Long-term outcomes of responders in a randomized, controlled phase II trial of aptamer AS1411 in AML.

Sub-category: Leukemia

Category: Leukemia, Myelodysplasia, and Transplantation

Meeting: 2010 ASCO Annual Meeting

Citation: J Clin Oncol 28:7s, 2010 (suppl; abstr 6557)

Abstract No: 6557

Author(s): D. Rizzieri, K. Stockerl-Goldstein, A. Wei, R. H. Herzig, F. Erlandsson, R. K. Stuart; Duke University Medical Center, Durham, NC; Washington University, St Louis, MO; The Alfred Hospital, Melbourne, Australia; Brown Cancer Center, Louisville, KY; Antisoma Research Ltd., London, United Kingdom; Medical University of South Carolina, Charleston, SC

Abstract:

Background: AS1411 is the most advanced aptamer in oncology clinical development. It targets nucleolin, a protein upregulated on the surface of cancer cells. Data from a phase II study of AS1411 in relapsed and refractory AML were reported at ASCO 2009. In this update, we report follow-up data for the responders in the study. Methods: This randomized, multicenter phase II trial compared AS1411 plus high-dose cytarabine (HiDAC) to HiDAC alone as treatment for relapsed (=3 previous lines of therapy) or refractory AML. Patients in cohort I were randomized 2:1 to receive AS1411 10 mg/kg/day IV CI days 1-7 + HiDAC 1.5 g/m2 bid days 4-7 (AS1411-10), or HiDAC alone for 4 days (control). Following safety assessment, a second cohort was randomized to receive AS1411 40 mg/kg/day + HiDAC (AS1411-40) or HiDAC alone. Objectives were comparison of response rates (CR+CRp), safety and tolerability between groups. For this analysis, we collected data on post-remission therapy (PRT) and overall survival (OS) among responders. Results: 71 patients were randomized: 22 to AS1411-10, 26 to AS1411-40 and 23 to control. 67 patients were evaluable for safety (AS1411-10, 21; AS1411 40, 25; control, 21). Grade 3 and 4 toxicities were similar across all groups: febrile neutropenia, neutropenia, thrombocytopenia, and infections. Deaths within 28 days of treatment were: AS1411-10, 1/21; AS1411-40, 2/25; and control, 3/21. 59 patients were evaluable for response; AS1411-10, 21% (4CR/19); AS1411-40, 19% (2CR+2CRp/21); and control, 5% (1CRp/19).
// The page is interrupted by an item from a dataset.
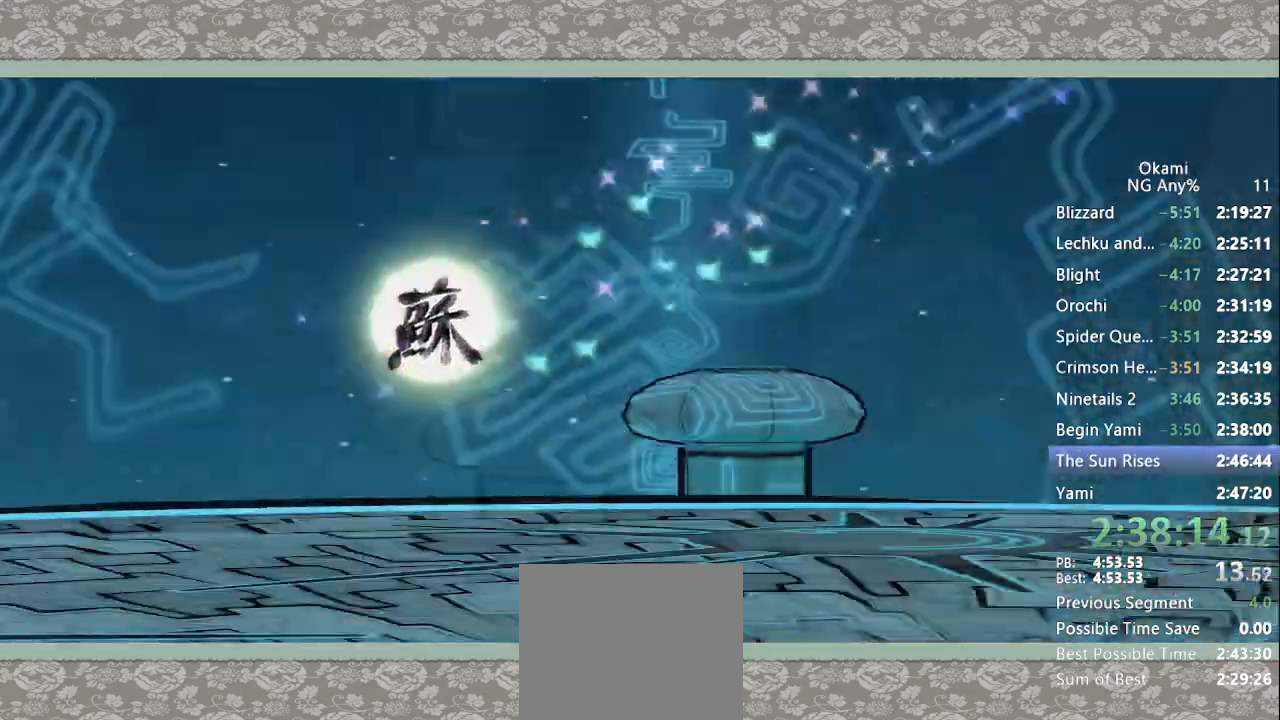
{"dt_ms": 500, "buttons": [], "left_stick": "center", "right_stick": "center", "events": [[167, "left_stick", "up-left"], [267, "left_stick", "center"]]}
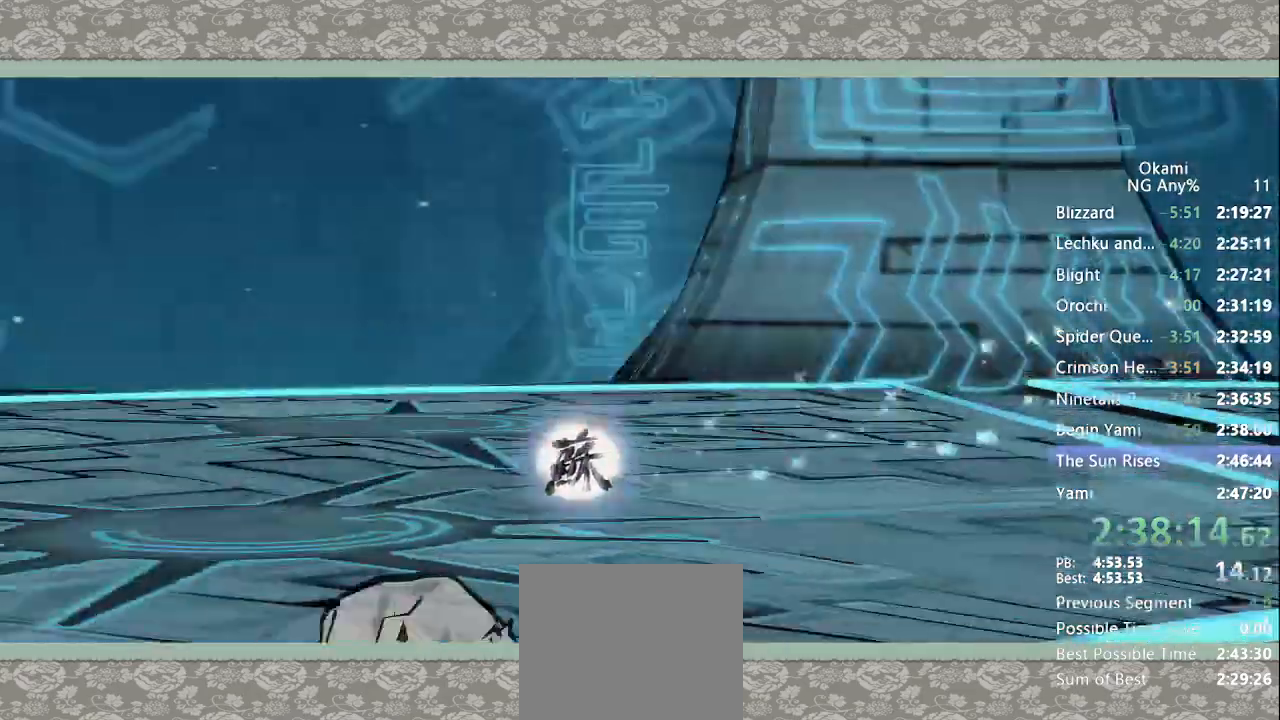
{"dt_ms": 500, "buttons": [], "left_stick": "center", "right_stick": "center"}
PRT and OS data for responding patients are tabulated. Conclusions: This phase II trial suggested that addition of AS1411 to cytarabine may enhance anti-leukemic activity and that the combination has an acceptable safety profile in patients with relapsed and refractory AML. Follow-up suggests substantial survival durations in some patients responding to AS1411 + cytarabine. A phase IIb study is now evaluating responses, duration of responses and survival in AML patients randomized to AS1411 + cytarabine or cytarabine alone.